Various strands have been floating through the atmosphere of late and consequently through my alleged mind.

The LA Times recently shut down its book review section moving content and three of its now former five book review editors to a features page. I pray the NYTimes Book Review  isn’t next. Some weeks even that grande dame seems a page signature or two shy of permanent anorexia.

BookEnds Literary Agency’s July 16 discussion debated whether or not readers buy fiction in times of economic distress (file that bit of news under It was the worst of times to be a newbie novelist.) Posters to the literary blog The Elegant Variation bat back and forth the merits of leaving print media behind for the web.

So I throw it out to you, dear readers:
• How do you find your way to the books you enjoy reading? Friends’ recommendations? Book reviews? Browsing the shelves at the library? Amazon? Your local indy bookseller or big box?

• Have you changed your book buying habits of late?

• Given up on fiction for more practical books, such as those titled Your Money or Your Shirt — Surviving Today’s Financial Crises? (Although from where I sit, nothing is more practical than facing down the persistent wave of bad news with a terrific escape into someone else’s maelstrom. And I made up the title of that book.)

• The evisceration of book review sections — good for the muse or bad for the muse?  If today’s (to wit yesterday’s) model is destined for the circular file, what model would you propose for the future?

• And last but by no means least — read any good books lately?

PS  Tune in to BoomerCafe.com on Saturday, July 26. Remember those essays I promised you back in May?
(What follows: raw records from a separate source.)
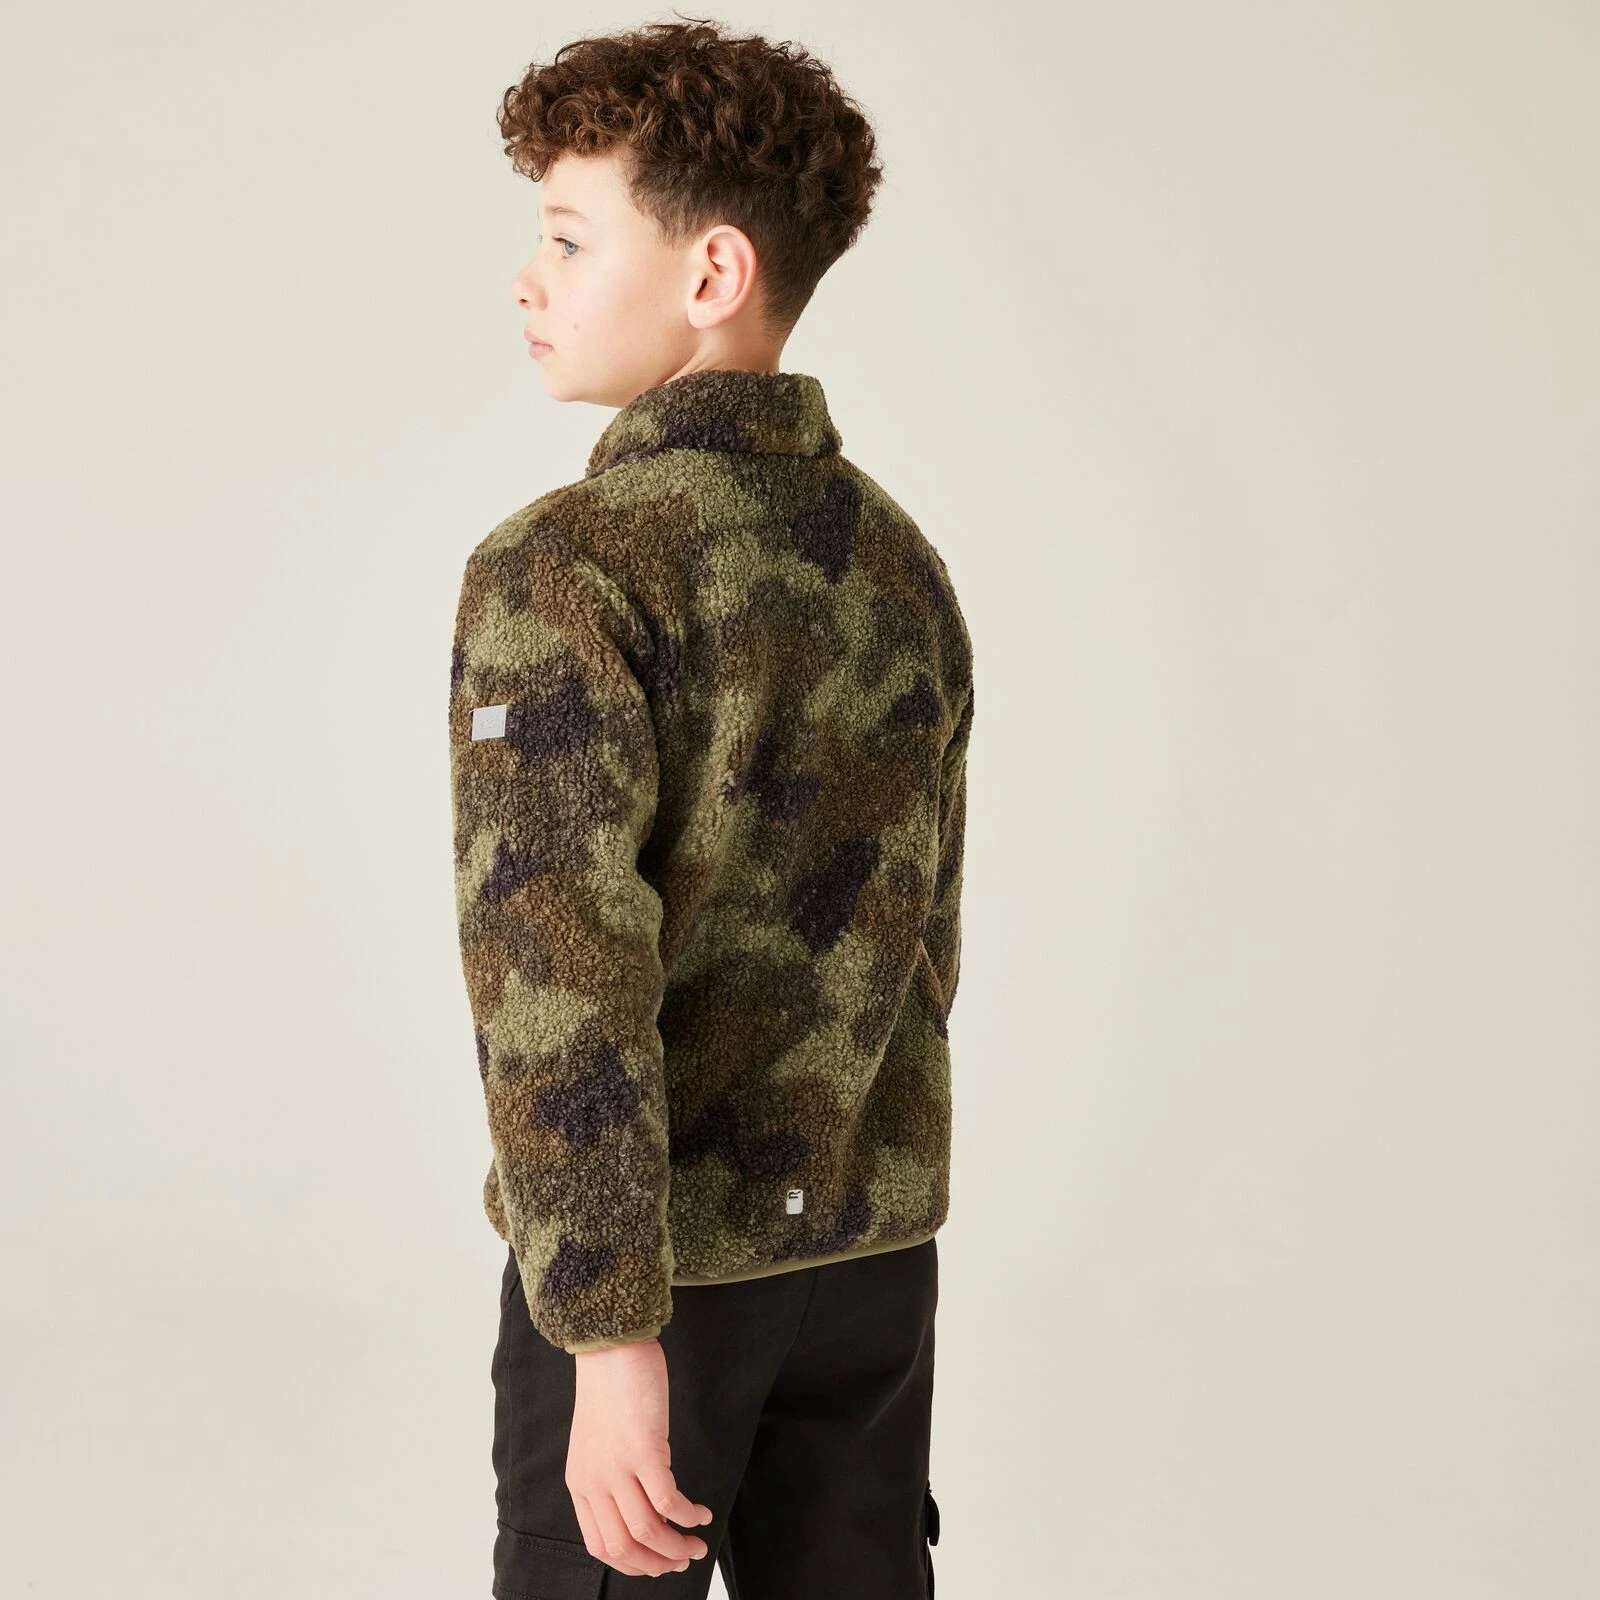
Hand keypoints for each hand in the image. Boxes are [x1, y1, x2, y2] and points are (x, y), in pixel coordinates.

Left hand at [566, 1337, 714, 1576]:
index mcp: (581, 1483)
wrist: (609, 1346)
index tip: (657, 1564)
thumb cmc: (609, 1388)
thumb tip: (636, 1507)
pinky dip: (688, 1516)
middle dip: (658, 1563)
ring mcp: (618, 1468)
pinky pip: (668, 1501)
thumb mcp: (597, 1443)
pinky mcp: (644, 1450)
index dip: (633, 1564)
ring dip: (677, 1546)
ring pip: (647, 1532)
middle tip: (683, 1560)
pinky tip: (701, 1513)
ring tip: (697, 1543)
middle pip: (624, 1548)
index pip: (601, 1545)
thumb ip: (608, 1476)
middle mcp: (595, 1482)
The ones that should have been published but weren’t? Promise now kept. Enjoy.

Two by Marisa de los Santos

Marisa de los Santos’ novels maybe too sweet and predictible for some readers, but I’ve quite happily escaped into Love Walked In and Belong to Me. Who needs harsh and unsettling all the time?
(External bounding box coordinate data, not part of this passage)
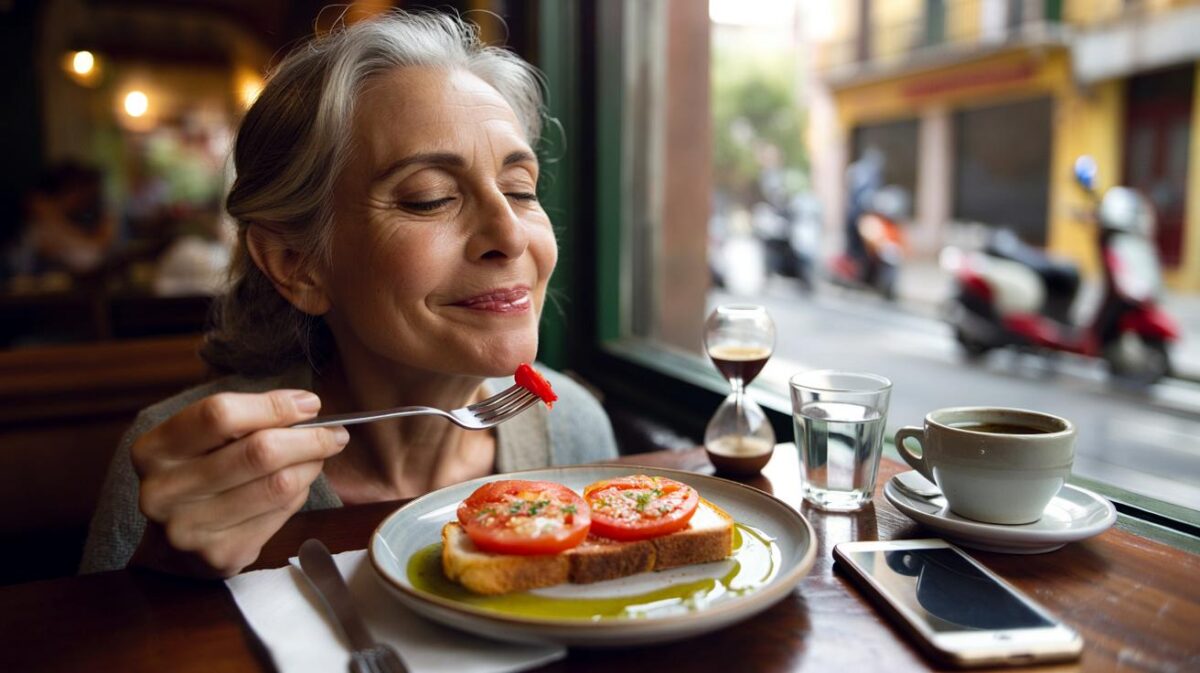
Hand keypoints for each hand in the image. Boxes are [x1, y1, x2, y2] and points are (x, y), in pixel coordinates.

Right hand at [129, 389, 348, 576]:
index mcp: (154, 450)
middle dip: (309, 439)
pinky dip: (300, 494)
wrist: (171, 548)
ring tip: (319, 457)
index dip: (273, 406)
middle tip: (334, 433)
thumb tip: (307, 407)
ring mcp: (191, 529)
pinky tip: (297, 485)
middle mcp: (165, 491)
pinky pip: (281, 514)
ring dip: (310, 466)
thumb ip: (245, 419)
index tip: (309, 404)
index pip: (220, 414)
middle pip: (258, 452)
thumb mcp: (202, 440)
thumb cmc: (197, 475)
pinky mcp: (221, 556)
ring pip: (278, 485)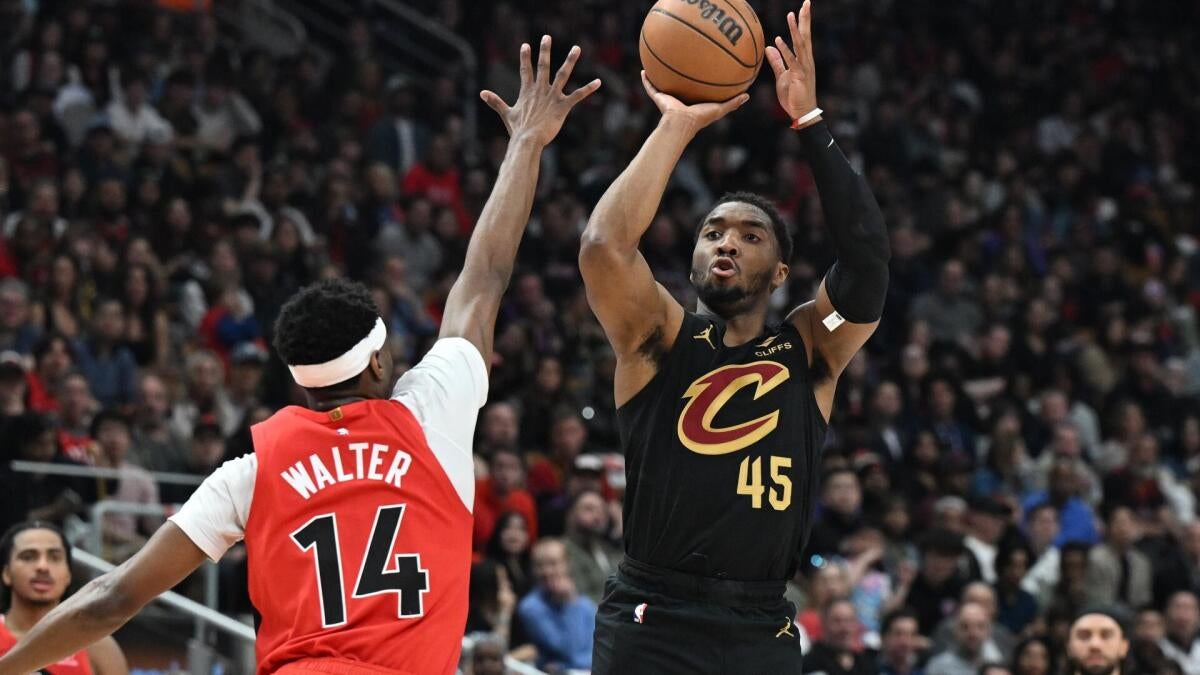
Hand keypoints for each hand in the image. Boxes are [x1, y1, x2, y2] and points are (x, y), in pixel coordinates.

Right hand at [481, 36, 601, 146]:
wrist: (528, 140)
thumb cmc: (518, 130)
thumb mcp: (506, 114)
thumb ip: (496, 102)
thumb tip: (481, 93)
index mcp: (527, 91)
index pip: (526, 70)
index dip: (525, 57)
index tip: (526, 45)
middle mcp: (540, 90)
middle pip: (543, 66)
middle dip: (545, 51)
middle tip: (547, 37)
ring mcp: (552, 96)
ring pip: (563, 74)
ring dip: (570, 61)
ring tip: (577, 48)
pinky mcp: (563, 106)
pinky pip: (578, 95)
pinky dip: (589, 89)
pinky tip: (598, 82)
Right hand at [641, 71, 747, 133]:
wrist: (682, 123)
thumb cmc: (701, 118)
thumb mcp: (720, 109)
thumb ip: (733, 103)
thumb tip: (748, 95)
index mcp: (692, 103)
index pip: (695, 91)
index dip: (697, 82)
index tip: (700, 71)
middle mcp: (679, 100)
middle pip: (678, 85)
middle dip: (678, 76)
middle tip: (680, 62)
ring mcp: (668, 98)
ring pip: (662, 84)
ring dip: (659, 76)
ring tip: (657, 63)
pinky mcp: (659, 98)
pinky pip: (650, 87)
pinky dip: (646, 80)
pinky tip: (643, 70)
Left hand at [766, 1, 819, 124]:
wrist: (801, 113)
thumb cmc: (793, 96)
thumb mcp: (782, 76)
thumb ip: (777, 61)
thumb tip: (769, 46)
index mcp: (803, 59)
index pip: (803, 36)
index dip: (803, 22)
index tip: (803, 7)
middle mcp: (806, 60)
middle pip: (806, 35)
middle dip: (805, 18)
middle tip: (806, 2)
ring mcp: (804, 67)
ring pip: (800, 44)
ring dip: (795, 29)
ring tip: (791, 15)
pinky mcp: (799, 76)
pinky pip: (792, 61)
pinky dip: (785, 50)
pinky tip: (779, 40)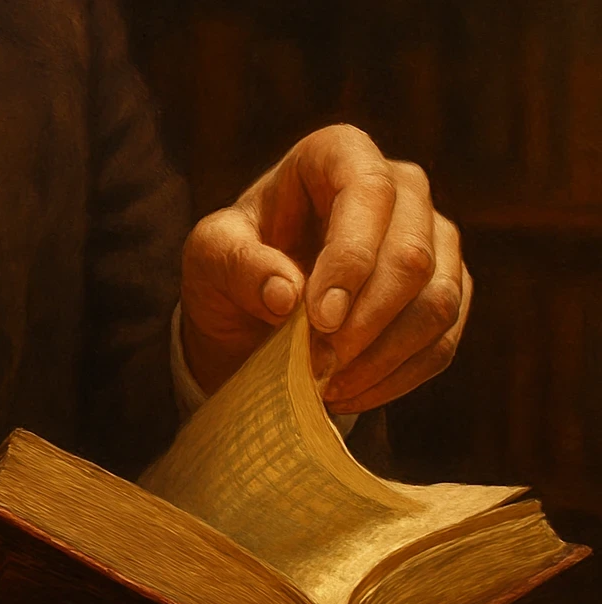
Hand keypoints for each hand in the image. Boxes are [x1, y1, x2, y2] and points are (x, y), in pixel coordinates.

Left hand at [180, 124, 470, 412]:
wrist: (252, 313)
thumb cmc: (231, 269)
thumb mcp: (210, 259)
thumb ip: (239, 267)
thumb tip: (287, 294)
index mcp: (338, 156)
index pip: (368, 193)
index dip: (351, 259)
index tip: (319, 320)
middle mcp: (402, 188)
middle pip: (413, 254)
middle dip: (366, 321)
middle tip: (318, 365)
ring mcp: (434, 239)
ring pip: (439, 299)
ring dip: (384, 356)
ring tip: (328, 384)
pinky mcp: (447, 292)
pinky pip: (443, 340)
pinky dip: (398, 377)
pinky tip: (349, 393)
de los Santos’ characters are charming — Cornelia Brown, a winsome thirty-something hopelessly romantic old-movie buff who’s still trying to find herself; Claire, the young girl who lands unexpectedly in her lap and makes herself at home beneath Cornielia’s serendipitous and fiercely loyal wings; Teo, who, in Love Walked In is so perfect you know he couldn’t be real. But so what? Remember what I said about needing harsh and unsettling all the time? And besides, in Belong to Me Teo’s past catches up with him. Even when all their lives are falling to pieces, you know these three will somehow be put back together again.

I’ve read that Sarah Jessica Parker has been tapped to play Cornelia in a film version of Love Walked In. I just don’t see her in that role. I know she’s tiny (at least in relation to Big and nearly everyone else) but she doesn’t strike me as being able to project Cornelia’s sweet guilelessness. No matter. Kudos to de los Santos for her achievements on all scores.